There is some good news here. The % Often responses are logically coherent; more people say they have been often treated with less respect than say they are treated with less respect because of discrimination.

But the % Sometimes results are incoherent. More people claimed to be sometimes treated with disrespect because of discrimination than claim they are sometimes treated with disrespect, which is not logically possible.

Some Cautions

These were not particularly large studies (there were only about 30 non-white participants in each condition of the Lee et al study) or had representative samples. That means we do not know whether this sort of logical incoherence is frequent. Regardless of how generalizable the findings are, both studies found logical incoherence in their respondents’ self-reports of experiences of discrimination.

Something Is Wrong Somewhere

Lee Jussim
Proof that I have supernatural powers.
Source: Lee Jussim

We now know that something is wrong somewhere. If the questions are interpreted as intended, responses are incoherent; either the self-reported estimates of being victimized are underestimated, the self-reported estimates of being victimized by discrimination are overestimated, or both. Because the studies do not permit us to conclude which beliefs are incorrect, no one, including researchers, should presume either is correct, pending better validity evidence.

It is also possible that the questions are not interpreted as intended. Psychologically, perhaps people think about completely different things when they think about disrespect versus disrespect due to discrimination. If so, then respondents might not be logically incoherent. If, when asked about Linda the bank teller people think about bank tellers named Linda, but if, when asked about Linda the feminist bank teller, people think about feminists (and forget the bank teller part) then it is not logically incoherent for them to think there are more Linda the Feminists than Linda the Bank Tellers.

Although this seems far-fetched, it is not impossible, and would mean that respondents are not responding to the question the researchers meant to ask.
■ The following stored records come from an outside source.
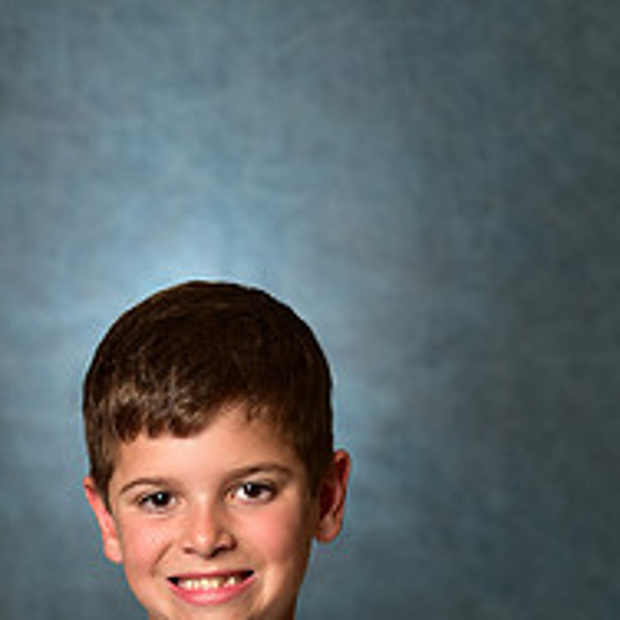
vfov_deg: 6.3
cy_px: 881
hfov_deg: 6.4
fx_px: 5573
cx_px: 200
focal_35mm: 275
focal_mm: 105
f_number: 4.5
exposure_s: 1/160
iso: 250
In this scenario, respondents are interpreting the questions very differently than the researchers, who therefore should not presume they know how to interpret them.

References

Gomez, J. P. & Trierweiler, S. J. (2001). Does discrimination terminology create response bias in questionnaire studies of discrimination? Personality and Social Psychology Bulletin, 27, 630-638.

Lee, R. T., Perez, A. D., Boykin, C. M., & Mendoza-Denton, R. (2019). On the prevalence of racial discrimination in the United States. PLoS ONE 14 (1):e0210698 https://doi.org/10.1371/journal.pone.0210698

Tversky, A. & Kahneman, D. (1983). Extensional versus intuitive reasoning: The conjunctional fallacy in probability judgment. Psychological Review, 90, 293-315.